La madurez del artista fue encontrando progresivo reflejo en sus

múltiples obras, cuya espiritualidad iría creciendo hasta alcanzar las

fabulosas cotas expresivas de su nueva intervención en la Capilla

Sixtina. En 1534 Pablo III le encomendó la realización del mural de El

Juicio Final de la capilla. Tomando como guía el relato del Apocalipsis

de san Juan, Miguel Ángel representó a Cristo como Dios y Juez separando

las almas de los justos de las de los condenados que se despeñan

arrastrados por demonios hacia el abismo. El contraste con las pinturas

que él mismo había realizado en la bóveda subrayaba aún más el terrible

dramatismo del mural. Invirtió en la tarea siete años y el resultado de

ella fue tan impactante que cuando el pontífice pudo verlo descubierto

cayó sobre sus rodillas pidiendo a Dios que intercediese por él en el

día del Juicio. Sin embargo no todas las reacciones fueron como la de

Pablo III. Algunos miembros de la curia defensores de la moral de la

Contrarreforma se mostraron contrarios a la obra. La profusión de

desnudos se consideraba obscena y motivó la protesta del cardenal Biagio

da Cesena, entre otros. Miguel Ángel se vengó retratando al cardenal en

el fresco como Minos, el príncipe del infierno, desnudo, adornado con

orejas de burro y rodeado por una serpiente. Cuando el Papa trasladó a

Miguel Ángel la airada protesta del cardenal por la ofensa no dudó en

contestarle que si bien el pontífice podía librar a Biagio del

purgatorio, no tenía poder para hacerlo del infierno. Aunque la imagen

de Minos no se modificó, en los años siguientes muchos de los desnudos

del fresco se cubrieron con paños pintados.

 

En 1546 Miguel Ángel se hizo cargo de los trabajos arquitectónicos de la

basílica de San Pedro a los que se dedicaría hasta su fallecimiento en

1564. Sólo llegó a completar el proyecto de la cúpula del edificio, que

terminaría por convertirse en uno de los ejemplos más brillantes de la

arquitectura del Renacimiento. Mayor, casi ciego y sin necesidad de

hacerlo por dinero, al final de su vida acometió la realización de

varias esculturas que dejó inacabadas. En una carta a Giorgio Vasari

dejaba testimonio de ello: «Mis manos tiemblan, mis ojos están

prácticamente ciegos. No soy más que un saco de huesos y nervios. (…)

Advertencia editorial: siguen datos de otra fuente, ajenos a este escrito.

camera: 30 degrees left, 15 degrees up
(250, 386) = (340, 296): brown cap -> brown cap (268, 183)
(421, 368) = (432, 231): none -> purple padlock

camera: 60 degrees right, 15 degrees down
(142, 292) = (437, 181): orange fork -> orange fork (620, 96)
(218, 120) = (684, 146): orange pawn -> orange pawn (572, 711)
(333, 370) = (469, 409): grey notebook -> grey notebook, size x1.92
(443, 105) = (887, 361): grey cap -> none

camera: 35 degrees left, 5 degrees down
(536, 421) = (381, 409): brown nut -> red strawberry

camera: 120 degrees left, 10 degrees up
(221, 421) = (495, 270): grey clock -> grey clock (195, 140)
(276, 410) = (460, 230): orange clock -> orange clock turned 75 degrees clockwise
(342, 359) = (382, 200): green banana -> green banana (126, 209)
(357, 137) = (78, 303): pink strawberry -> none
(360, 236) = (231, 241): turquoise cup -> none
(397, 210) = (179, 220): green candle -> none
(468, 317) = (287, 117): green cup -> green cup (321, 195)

Estoy enfermo con todos los achaques que afligen a los ancianos, tan

viejo que la muerte me está tirando de la manga para llevarme con ella.

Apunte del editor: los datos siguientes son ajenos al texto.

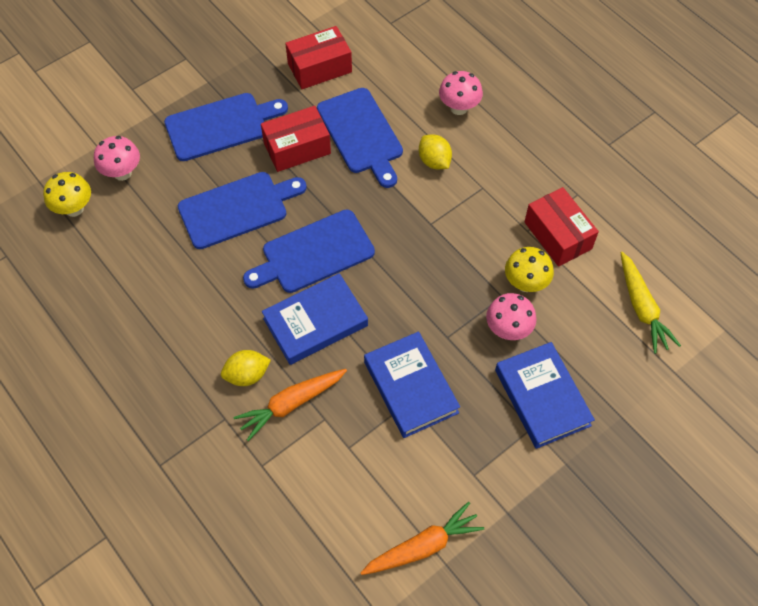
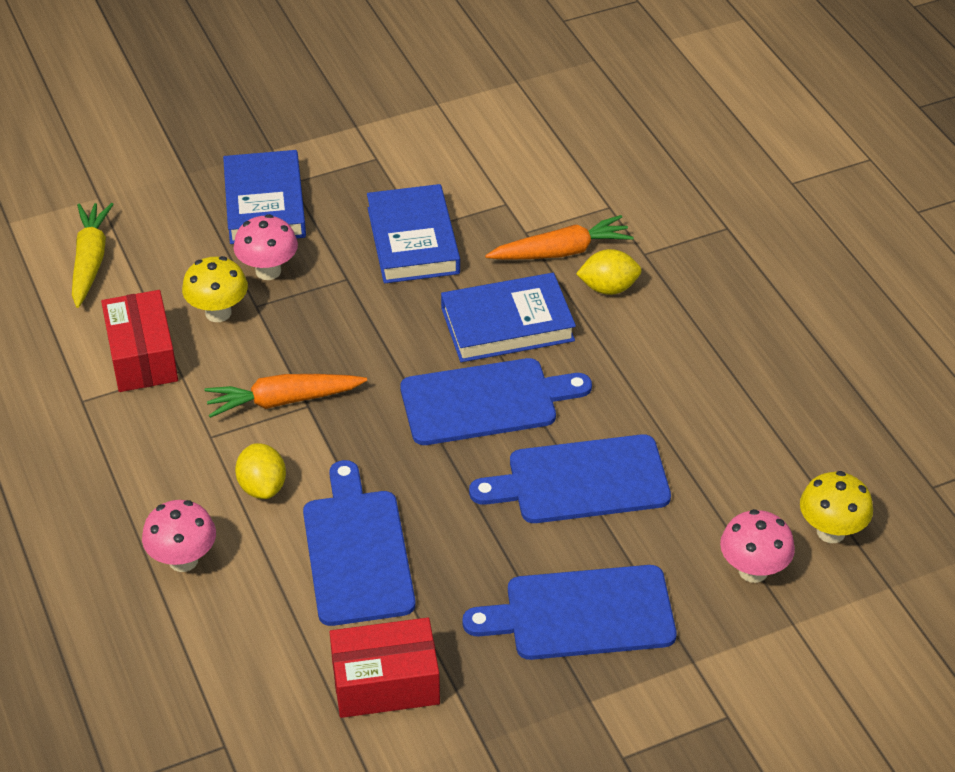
camera: 165 degrees left, 15 degrees down
(297, 148) = (466, 551): red box -> none
(423, 546) = (455, 118): orange carrot -> orange carrot (283, 401)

Estoy esculpiendo otra Piedad. Que Dios me permita terminarla». Se

trataba de la Piedad Rondanini, una de sus obras más conmovedoras, que

no llegaría a finalizar.

 

En sus ochenta y ocho años de vida Miguel Ángel dejó una herencia de

incalculable valor para la Historia del Arte. Sus obras conmovieron y

sorprendieron a partes iguales a sus contemporáneos, que le reconocerían

como uno de los mayores artistas de todos los tiempos. Más de

cuatrocientos años después de su muerte sigue produciendo los mismos

sentimientos en quienes contemplan el resultado de su trabajo. Abarcó

todas las disciplinas del arte y en todas alcanzó cotas tan elevadas que

resulta difícil creer que sean fruto de las manos y la mente de un solo

hombre. El lugar en la Historia que ocupa Miguel Ángel casi parece un

premio pequeño para tan inmenso legado.